• INSTRUCTION
Gather, from the listing beneath this task, every line holding the string "pixels".

• SOURCE DATA
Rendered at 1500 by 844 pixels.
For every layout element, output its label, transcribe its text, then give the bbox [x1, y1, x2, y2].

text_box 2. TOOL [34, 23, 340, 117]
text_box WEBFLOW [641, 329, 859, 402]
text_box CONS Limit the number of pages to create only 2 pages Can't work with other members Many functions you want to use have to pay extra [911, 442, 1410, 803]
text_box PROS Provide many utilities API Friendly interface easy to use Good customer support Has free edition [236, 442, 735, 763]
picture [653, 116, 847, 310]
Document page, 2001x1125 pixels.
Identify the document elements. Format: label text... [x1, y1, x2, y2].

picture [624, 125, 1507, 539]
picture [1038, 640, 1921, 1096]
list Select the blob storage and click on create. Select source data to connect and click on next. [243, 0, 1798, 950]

• FINISHED TASK
Rendered at 1500 by 844 pixels.
Document page, 2001x1125 pixels.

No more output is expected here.